Array = freight['Weight (lbs)'].values
Array?
# Keys are the index terms for each column.
# freight.keys()
freight.columns # The columns object gives the same thing.
# Change the row index to the 'Institution', instead of the numeric row number.
# This provides another level of organization and data access, a little bit like an SQL relational database.
freight = freight.set_index('Institution')
freight.head()
freight['Weight (lbs)']['U. Illinois Chicago'] # Report the weights column for UIC freight.
freight['Weight (lbs)']['U. Illinois Chicago'].sum() # Do arithmetic on on the UIC freight.
# This will fail. Note the reversal of indices.
freight['U. Illinois Chicago']['Weight (lbs)'].sum() # Pandas specifies column indices first, then row indices.
# Read in a text file that is delimited by whitespace. '\s+' allows multiple whitespace characters to exist
# between each entry.
# If file has a header, you need to tell read_csv() how many rows to skip, or it will misinterpret the shape of the
# dataframe.
ts = pd.read_csv('20151028 blank test.asc',sep='\t',skiprows=7,parse_dates=[0,3])
print(ts.info())
ts.head()
# This is timeseries data, so we should utilize a datetime data type as the row index.
# First, we have to create datetime.
fname = 'timeseries2.txt'
# Read in the data and specify columns 3 and 4 - date and time as string data type.
ts = pd.read_csv(fname,sep=',',skiprows=1,header=None,dtype={4:'str',5:'str'})
# Add the strings together, convert them to a datetime and save the result in column 3.
ts[4] = pd.to_datetime(ts[4]+' '+ts[5])
ts.info()
# Set the index to be the datetime column.
ts.set_index(ts[4],inplace=True)
ts.head()
# Pandas provides capabilities to manipulate the time base in your timeseries dataframe. These are possible, once
# you specify a datetime or time column as the row index, as we did above.
# Upsample, but don't replace the values by any interpolation method.

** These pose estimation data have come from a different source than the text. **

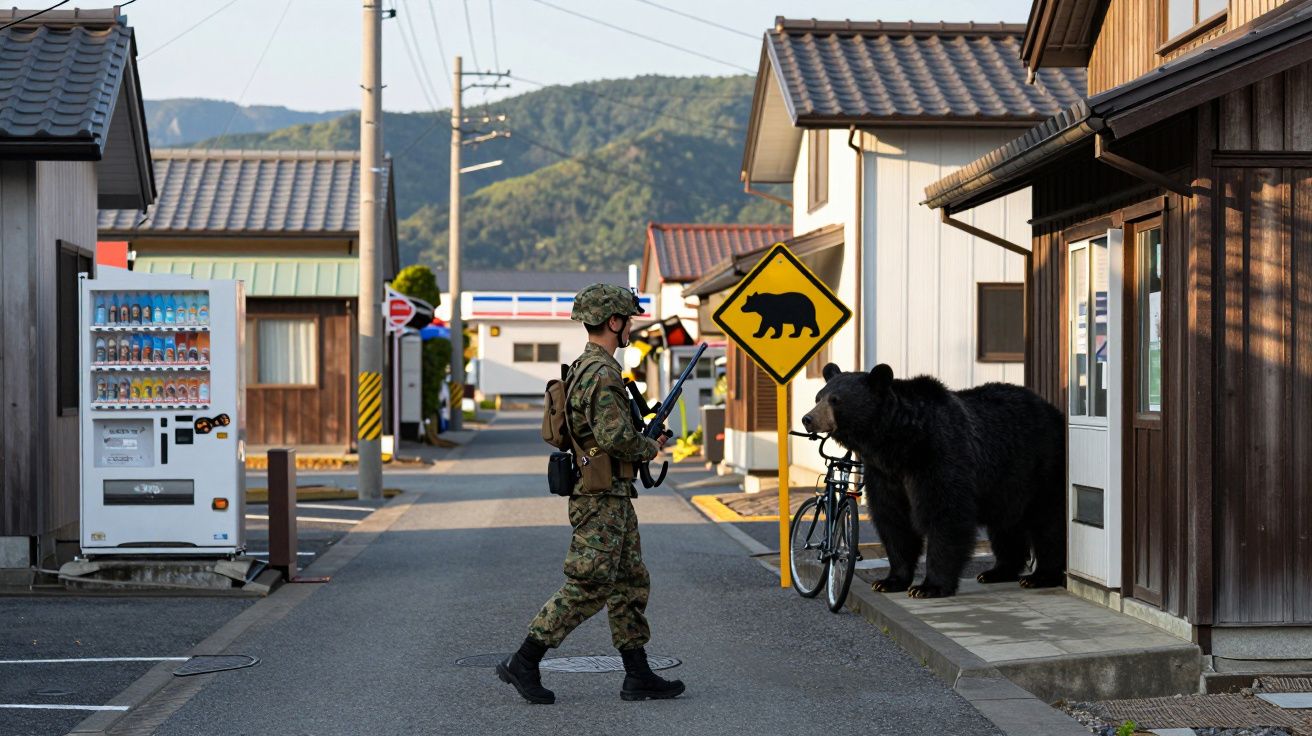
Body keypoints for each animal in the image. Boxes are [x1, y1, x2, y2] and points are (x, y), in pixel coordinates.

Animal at [800, 363, 1066, 599]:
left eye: (836, 399)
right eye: (818, 397)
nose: (807, 419)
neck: (898, 444)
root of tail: (1054, 410)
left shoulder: (938, 457)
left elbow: (944, 514)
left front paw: (928, 587)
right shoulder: (885, 475)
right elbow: (893, 520)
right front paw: (889, 581)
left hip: (1041, 466)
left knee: (1048, 522)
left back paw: (1039, 576)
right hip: (1007, 483)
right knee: (1006, 526)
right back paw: (997, 572)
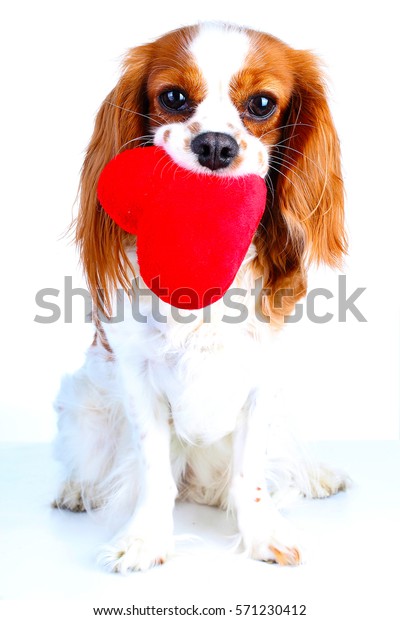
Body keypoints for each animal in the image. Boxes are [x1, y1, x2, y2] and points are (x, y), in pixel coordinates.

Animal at [52, 20, 346, 572]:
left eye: (261, 104)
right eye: (173, 97)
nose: (214, 145)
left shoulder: (262, 379)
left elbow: (251, 472)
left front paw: (262, 536)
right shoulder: (136, 375)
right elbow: (151, 470)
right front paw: (144, 541)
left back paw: (319, 474)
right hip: (86, 399)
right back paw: (78, 488)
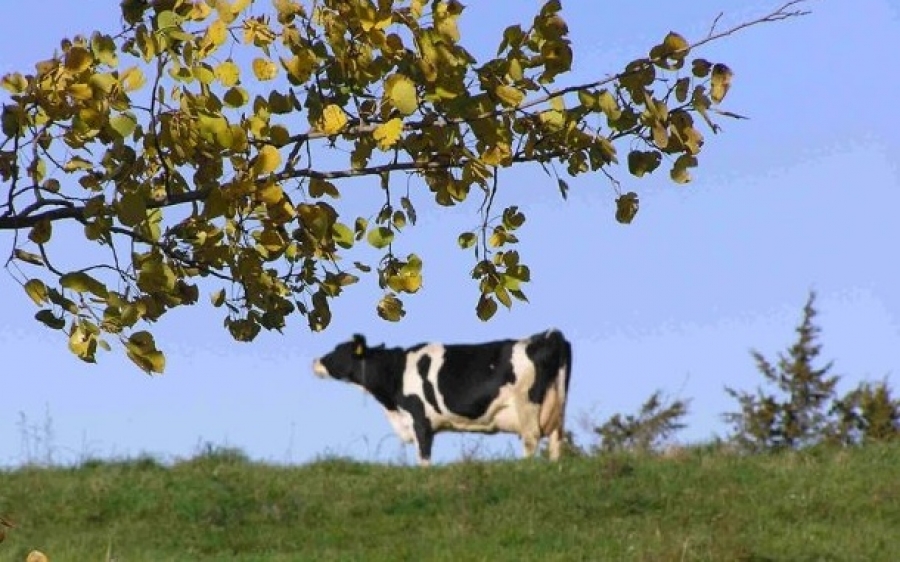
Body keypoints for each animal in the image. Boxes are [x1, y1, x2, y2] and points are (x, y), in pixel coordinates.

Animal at [312, 328, 572, 464]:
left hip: (527, 405)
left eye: (338, 351)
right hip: (558, 406)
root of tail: (551, 335)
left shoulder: (419, 419)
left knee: (531, 439)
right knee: (556, 439)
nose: (315, 361)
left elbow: (424, 457)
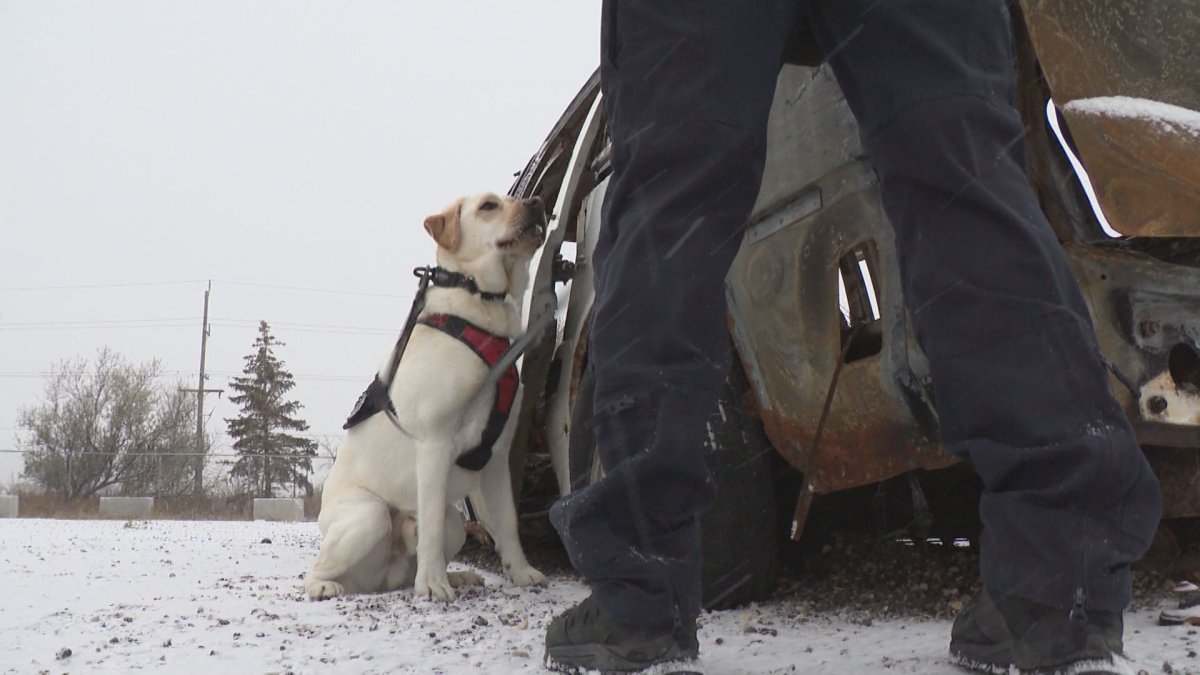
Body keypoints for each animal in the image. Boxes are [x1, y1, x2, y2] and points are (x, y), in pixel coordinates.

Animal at [309, 192, 552, 595]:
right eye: (489, 206)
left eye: (514, 199)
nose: (537, 202)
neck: (481, 303)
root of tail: (383, 581)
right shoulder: (435, 444)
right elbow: (433, 531)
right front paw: (434, 586)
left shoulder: (497, 456)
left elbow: (507, 523)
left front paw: (521, 572)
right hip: (370, 515)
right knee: (319, 567)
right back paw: (324, 586)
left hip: (453, 523)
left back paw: (456, 575)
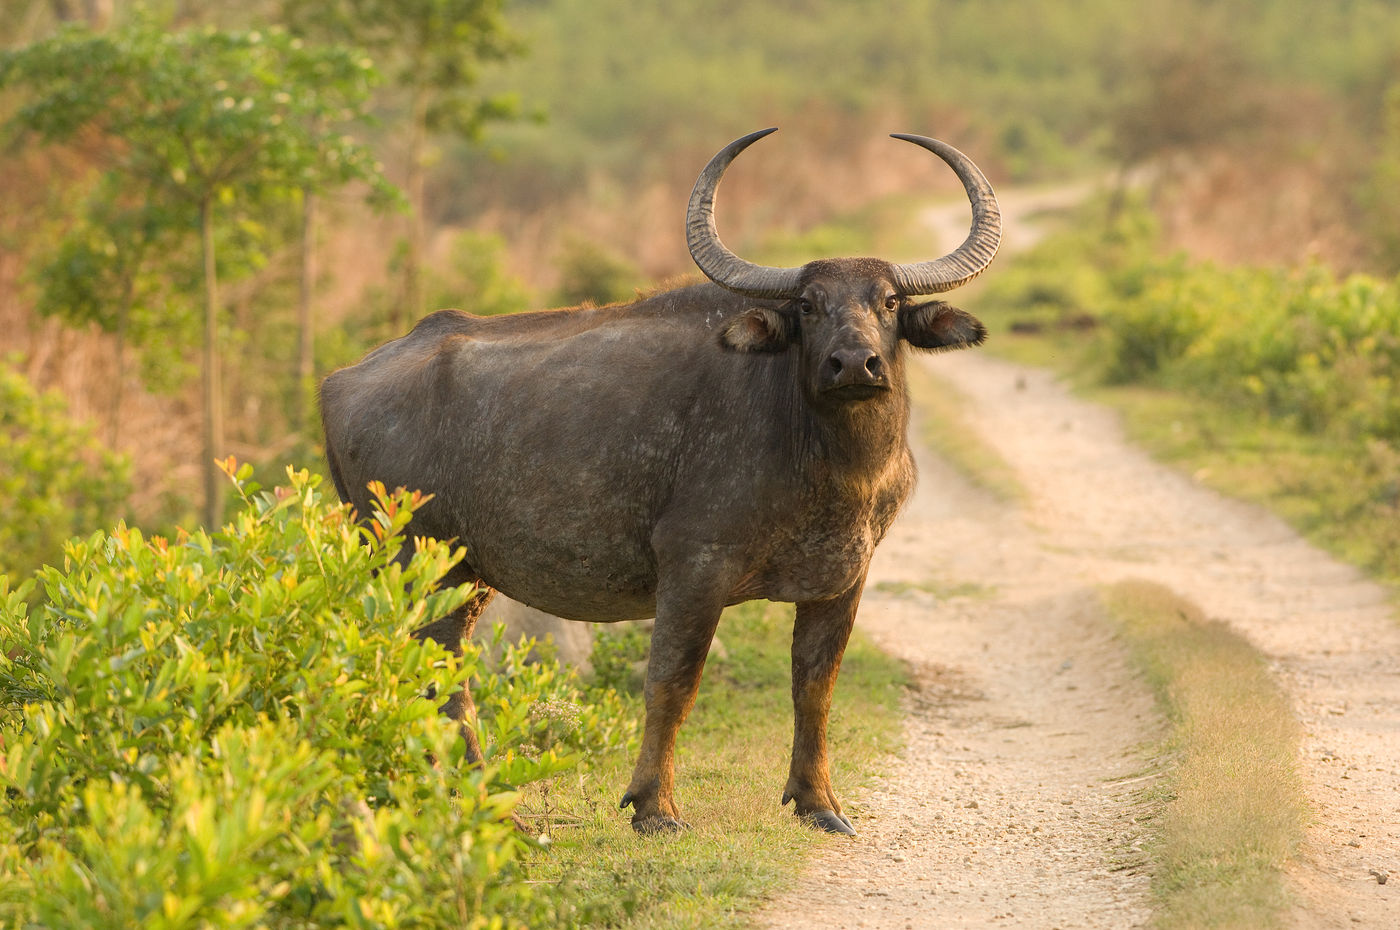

#ts.resample('1min').asfreq()
# Upsample, but replace the values by the constant forward fill method.
#ts.resample('1min').pad()
# Upsample, but replace the values by a linear interpolation.
# ts.resample('1min').interpolate()
typo = {'spelling':[2,3,4],'counting':['a','b','c']}
1. Use Pandas to import and preprocess your temperature data.¶
# 1. Use pandas to up or downsample your temperature data to a 5-min time interval.
2. Use Pandas to import and preprocess nearby weather station data.¶
# Download 5-min temperature data, for a nearby weather station. Look for the neareest
# 5-min weather stations in RI. These archives are available at:
# https://www1.ncdc.noaa.gov/pub/data/uscrn/products/subhourly01/2025/
#
# 2. Use Pandas to import the data. The NOAA file will take some special processing to
# create a datetime array. Make a timeseries of the weather station temperature and save
# the plot.
3. What is the time interval that you used for your temperature measurements?¶
# Use Pandas to up or downsample the timeseries so that it matches a 5 minute sampling
# interval, just like the weather station data.
4. Subset the weather station data.¶
# Use boolean operators and the datetime index to make a subset array of the weather station
# data that matches the start and end times your temperature measurements.
# Another way to do this is to explore using the Pandas merge() function. NOTE: Read the help
# and try not to ask the bots to do it.